▶ _Records shown_:
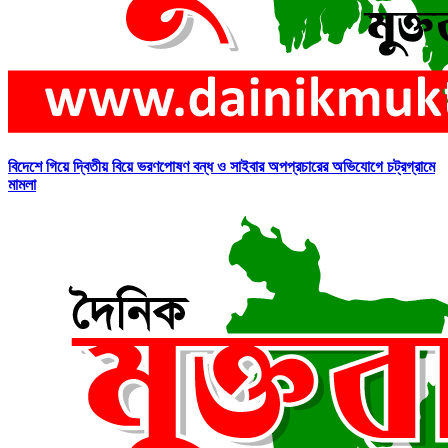
বিদেশে গিয়ে দ্বিতীয় বিয়ে ভরণপোষণ বন্ধ ও সাইবার অপপ্রচারের অভিযোগে চট্রগ্রামে
মামলা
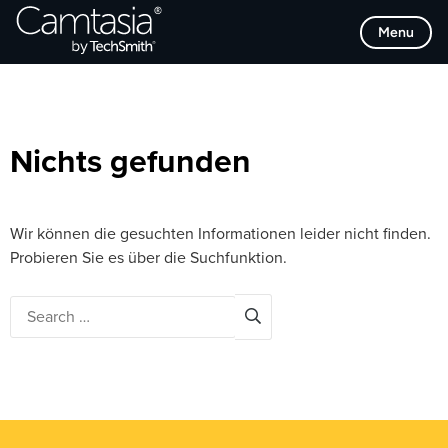
Direkt
Browse Categories
Menu
zum
Inhalt
Nichts gefunden
Wir können die gesuchten Informationen leider nicht finden.
Probieren Sie es über die Suchfunktion.
Search
for:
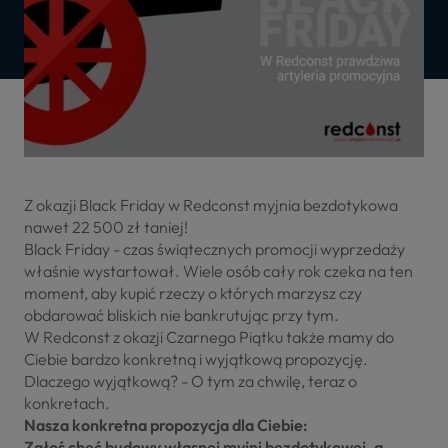
Z okazji Black Friday w Redconst myjnia bezdotykowa
nawet 22 500 zł taniej!
Black Friday - czas świątecznych promocji wyprzedaży
właśnie wystartował. Wiele osób cały rok czeka na ten
moment, aby kupić rzeczy o których marzysz czy
obdarować bliskich nie bankrutując przy tym.
W Redconst z okazji Czarnego Piątku także mamy do
Ciebie bardzo konkretną i wyjątkową propozycję.
Dlaczego wyjątkową? - O tym za chwilę, teraz o
konkretach.
Nasza konkretna propozycja dla Ciebie:
Zgłoś chęć budowy własnej myjni bezdotykowej, a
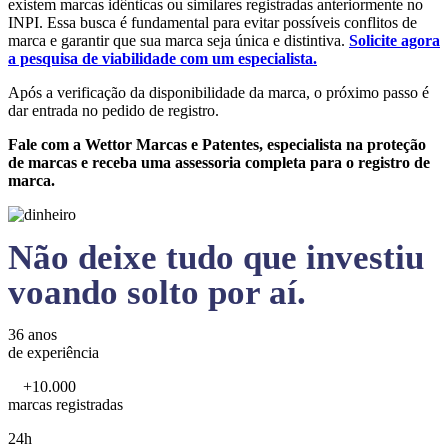
existem marcas idênticas ou similares registradas anteriormente no
INPI. Essa busca é fundamental para evitar possíveis conflitos de
marca e garantir que sua marca seja única e distintiva.
Solicite agora
a pesquisa de viabilidade com um especialista.
Após a verificação da disponibilidade da marca, o próximo passo é
dar entrada no pedido de registro.
Fale com a Wettor Marcas e Patentes, especialista na proteção
de marcas e receba uma assessoria completa para o registro de
marca.
Não deixe tudo que investiu
voando solto por aí.
36 anos
de experiência
+10.000
marcas registradas
24h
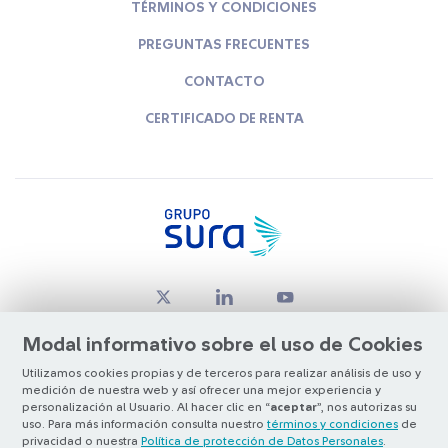
TÉRMINOS Y CONDICIONES
PREGUNTAS FRECUENTES
CONTACTO
CERTIFICADO DE RENTA
Modal informativo sobre el uso de Cookies
Utilizamos cookies propias y de terceros para realizar análisis de uso y
medición de nuestra web y así ofrecer una mejor experiencia y
© Copyright Grupo SURA 2026
personalización al Usuario. Al hacer clic en “
aceptar
”, nos autorizas su
uso. Para más información consulta nuestro
términos y condiciones
de
privacidad o nuestra
Política de protección de Datos Personales
.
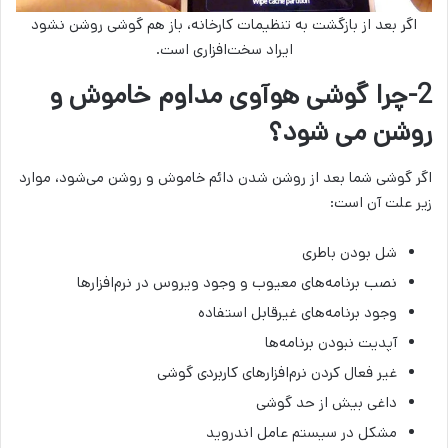
اگر بعد از بازگشت به تنظیمات کارخانه­‌، باز هم گوشی روشن نشود
ایراد سخت‌افزاری است.
2-چرا گوشی هوآوی مداوم خاموش و
روشن می‌ شود؟
اگر گوشی شما بعد از روشن شدن دائم خاموش و روشن می‌شود، موارد
زیر علت آن است:
شل بودن باطری
نصب برنامه‌های معیوب و وجود ویروس در نرم‌افزارها
وجود برنامه‌های غیرقابل استفاده
آپدیت نبودن برنامه‌ها
غیر فعال کردن نرم‌افزارهای کاربردی گوشی
داغی بیش از حد گوشی
مشکل در سیستم عامل اندروید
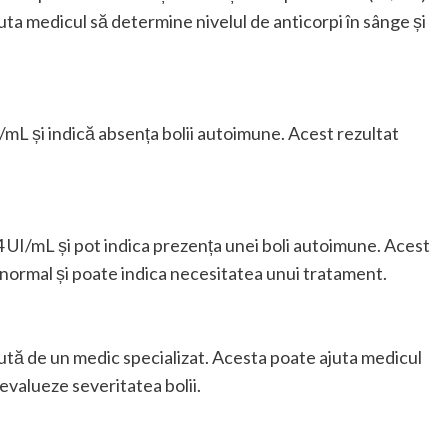
uta medicul să determine nivelul de anticorpi în sânge și
/mL și indică absența bolii autoimune. Acest rezultat
 UI/mL și pot indica prezența unei boli autoimune. Acest
 anormal și poate indica necesitatea unui tratament.
ută de un medic specializat. Acesta poate ajuta medicul
 evalueze severitatea bolii.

▶ _What this task involves_: Reproduce the data verbatim, starting at its first line and ending at the line containing "Zgłoś chęć budowy", with both ends included. Leave the pictures out of your answer.

▶ _Reply to the task_:
বিদেশে গিয়ে দ্বিতীয় বিয়ে ভরণপোষণ বন্ধ ও সাইবার অপপ্রচারের অভিযোগে চট্রগ্রামে
মামলা
Direkt
Browse Categories
Menu
zum
Inhalt
Nichts gefunden
Wir können die gesuchten Informationen leider nicht finden.
Probieren Sie es über die Suchfunktion.
Search
for:
Z okazji Black Friday w Redconst myjnia bezdotykowa
nawet 22 500 zł taniej!
Black Friday - czas świątecznych promocji wyprzedaży
właśnie wystartował. Wiele osób cały rok czeka na ten
moment, aby kupić rzeczy o których marzysz czy
obdarować bliskich nie bankrutując przy tym.
W Redconst z okazji Czarnego Piątku także mamy do
Ciebie bardzo konkretną i wyjątkową propozycję.
Dlaczego wyjątkową? - O tym za chwilę, teraz o
konkretach.
Nasza konkretna propozycja dla Ciebie:
Zgłoś chęć budowy własnej myjni bezdotykowej, a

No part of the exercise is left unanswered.